- About this task
Every line of the records below from the line with "WEB-DLRip | L" up to and including the line with "Жанр: Ужасы, триллер, азиатский фильм" must be reproduced exactly, and no line outside that range.

===== Data provided =====

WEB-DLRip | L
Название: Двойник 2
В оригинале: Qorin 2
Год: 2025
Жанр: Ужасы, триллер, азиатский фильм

=====
===== Data provided =====

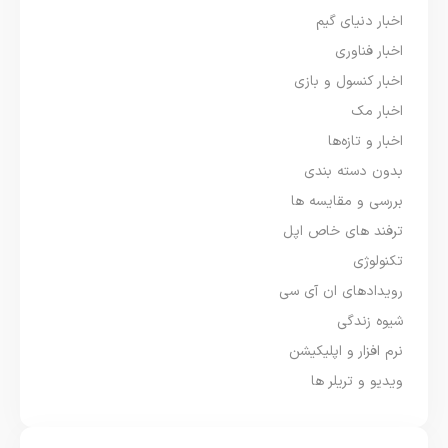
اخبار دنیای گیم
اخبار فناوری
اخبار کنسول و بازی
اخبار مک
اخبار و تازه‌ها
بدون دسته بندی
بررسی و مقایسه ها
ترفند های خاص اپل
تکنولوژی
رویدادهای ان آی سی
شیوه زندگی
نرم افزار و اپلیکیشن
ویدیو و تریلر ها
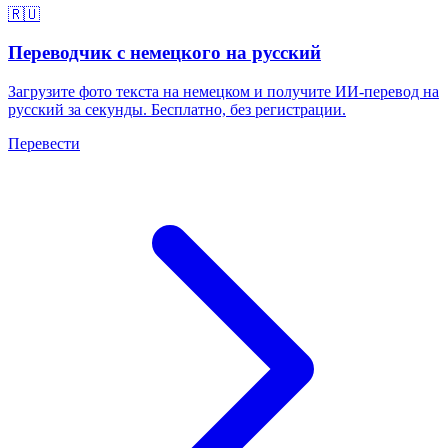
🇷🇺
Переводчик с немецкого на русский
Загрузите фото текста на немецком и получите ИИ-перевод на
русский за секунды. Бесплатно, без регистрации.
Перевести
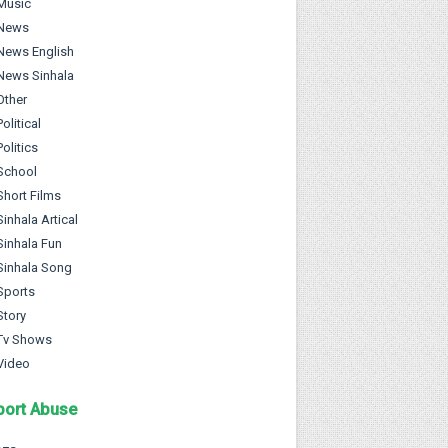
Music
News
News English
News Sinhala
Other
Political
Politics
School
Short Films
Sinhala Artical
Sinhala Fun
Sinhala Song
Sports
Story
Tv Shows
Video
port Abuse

=====

- Answer section
WEB-DLRip | L
Название: Двойник 2
В оригинале: Qorin 2
Год: 2025
Жанр: Ужасы, триллер, азиатский фильм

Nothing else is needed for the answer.